6 Professors Share Their Grammatical Pet Peeves

Ever since my time on my high school newspaper, improper grammar has really irked me. For example, I’m a huge fan of the Oxford Comma. Also, I used to watch Keeping Up with the Kardashians and cringe anytime the characters said, “my sister and I” when the correct phrasing would have been, “my sister and me.” Buzzfeed has even done a post on presents for the grammar nerd in your life, and when I saw it, it made me wonder about the grammatical pet peeves of the people around me. As a Creative Writing and English major, I definitely have many classmates who have their own pet peeves, but I thought it would be even more interesting to find out what my professors thought. So I asked a few professors in the English department about the grammar mistakes that irk them the most. Here’s what they said:
 
the value of the Oxford Comma, courtesy of Pinterest
1. Professor Katherine Keller: I don’t have any absolute favoritesthough I don’t like it when folks qualify absolutes, such as “unique,” which means singular and can’t be “very” or “really.”  My new favorite pet peeve though is not so much a peeve but an amusement: Autocorrect, a blessing to those of us who love malapropisms and other word play.  In one student essay I read recently, autocorrect changed a “bides” in a quotation to “bidet.”  So, always correct your autocorrect or your work may end up in the toilet.  Sorry, very bad pun.  

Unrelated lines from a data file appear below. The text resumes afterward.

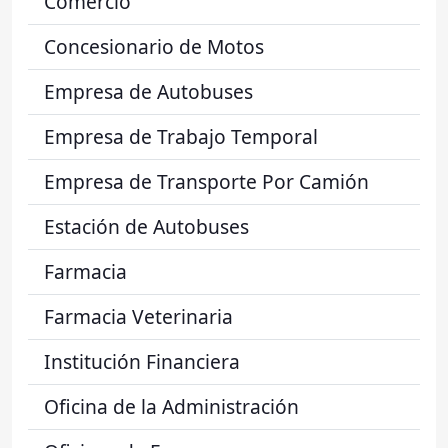
Comercio
Concesionario de Motos
Empresa de Autobuses
Empresa de Trabajo Temporal
Empresa de Transporte Por Camión
Estación de Autobuses
Farmacia
Farmacia Veterinaria
Institución Financiera
Oficina de la Administración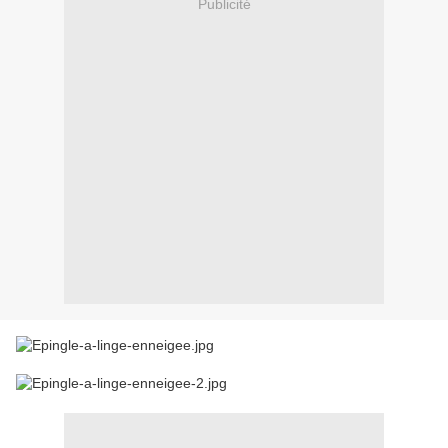
Publicité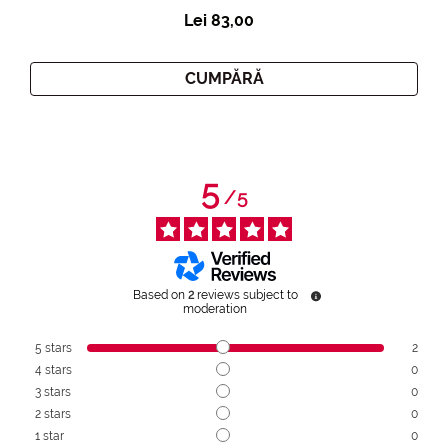
Lei 83,00
CUMPĂRĂ
5
/
5
Based on
2
reviews subject to
moderation
5
stars
2
4
stars
0
3
stars
0
2
stars
0
1
star
0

2. Professor Lisa Page: Biggest grammatical peeve in creative writing is tense. So many of my students jump back and forth, writing in past and present tense at the same time. “The rain fell gently. It sounds nice.” Ugh!

3. Professor Faye Moskowitz: My pet grammatical peeves are the confusion about “It’s” and “Its.” The difference between “elude” and “allude” drives me nuts, too. But it is the misplaced modifier that is the bane of my writing existence, because it is sometimes not easy for the writer to spot.

4. Professor Evelyn Schrieber: My pet peeve is the misuse of its and it’s. Students cannot seem to understand its is possessive without the apostrophe (like his, hers, and theirsthose they get). I tell my students not to use contractions in formal writing and that way they will not misuse it’s, but they still use it anyway! My second pet peeve is using the word “this” without a noun after it.

5. Professor Marshall Alcorn: I have two pet peeves.
1.  Misuse of semi-colon and colon. 

2.  People who enforce  Latinate and confabulated 18th century grammar “rules” in English, as in insisting that a double negative really means a positive.  “I ain’t got no money,” does not in any stretch of anyone’s imagination mean I have money.  The double negative was effectively used in many English dialects since the time of Chaucer, and continues effectively among many dialects today.

6. Professor Jonathan Hsy: I don’t exactly have a grammatical issue here per se, but one of my major pet peeves as someone who teaches medieval literature is people using the term “Dark Ages” to refer to the entire Middle Ages (the period known as the “Dark Ages” technically refers to a more narrow historical period just after the fall of the Roman Empire). 

A few other things: The terms “middle aged” and “medieval” are not interchangeable. The “Middle Ages” is a multifaceted historical era; “Medieval Times” is a theme restaurant/spectacular dining experience.